Please copy the items below word for word, from the start of the items through the line containing "Is the value of t_change", with both ends included.
*****
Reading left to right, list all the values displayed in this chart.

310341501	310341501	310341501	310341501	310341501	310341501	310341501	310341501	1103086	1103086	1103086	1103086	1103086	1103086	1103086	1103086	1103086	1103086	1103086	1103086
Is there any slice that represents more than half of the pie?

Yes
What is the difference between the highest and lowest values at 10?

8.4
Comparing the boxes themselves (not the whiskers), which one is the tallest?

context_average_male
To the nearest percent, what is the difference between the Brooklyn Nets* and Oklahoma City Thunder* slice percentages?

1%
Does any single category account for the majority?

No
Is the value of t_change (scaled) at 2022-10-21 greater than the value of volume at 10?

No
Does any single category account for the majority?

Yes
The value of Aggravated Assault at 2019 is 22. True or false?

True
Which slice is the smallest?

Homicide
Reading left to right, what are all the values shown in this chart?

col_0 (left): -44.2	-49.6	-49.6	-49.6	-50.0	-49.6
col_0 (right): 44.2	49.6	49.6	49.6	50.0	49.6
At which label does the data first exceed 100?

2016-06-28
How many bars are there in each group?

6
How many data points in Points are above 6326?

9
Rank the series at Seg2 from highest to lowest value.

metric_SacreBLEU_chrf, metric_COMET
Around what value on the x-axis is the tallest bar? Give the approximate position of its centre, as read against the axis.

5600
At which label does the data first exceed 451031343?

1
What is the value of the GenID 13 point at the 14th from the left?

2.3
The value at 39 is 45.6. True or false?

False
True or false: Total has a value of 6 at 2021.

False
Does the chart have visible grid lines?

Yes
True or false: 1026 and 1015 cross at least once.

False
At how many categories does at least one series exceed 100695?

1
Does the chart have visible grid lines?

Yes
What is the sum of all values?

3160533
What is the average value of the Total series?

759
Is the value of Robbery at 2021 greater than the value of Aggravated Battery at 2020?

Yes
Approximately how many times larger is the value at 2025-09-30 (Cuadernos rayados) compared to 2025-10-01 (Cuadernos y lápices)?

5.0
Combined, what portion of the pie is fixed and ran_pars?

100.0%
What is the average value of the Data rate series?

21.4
*****
> [Answer box]
Reading left to right, list all the values displayed in this chart.

310341501	310341501	310341501	310341501	310341501	310341501	310341501	310341501	1103086	1103086	1103086	1103086	1103086	1103086	1103086	1103086	1103086	1103086	1103086	1103086
Is there any slice that represents more than half of the pie?

Yes
What is the difference between the highest and lowest values at 10?

8.4
Comparing the boxes themselves (not the whiskers), which one is the tallest?

context_average_male
To the nearest percent, what is the difference between the Brooklyn Nets* and Oklahoma City Thunder* slice percentages?

1%
Does any single category account for the majority?

No
Is the value of t_change (scaled) at 2022-10-21 greater than the value of volume at 10?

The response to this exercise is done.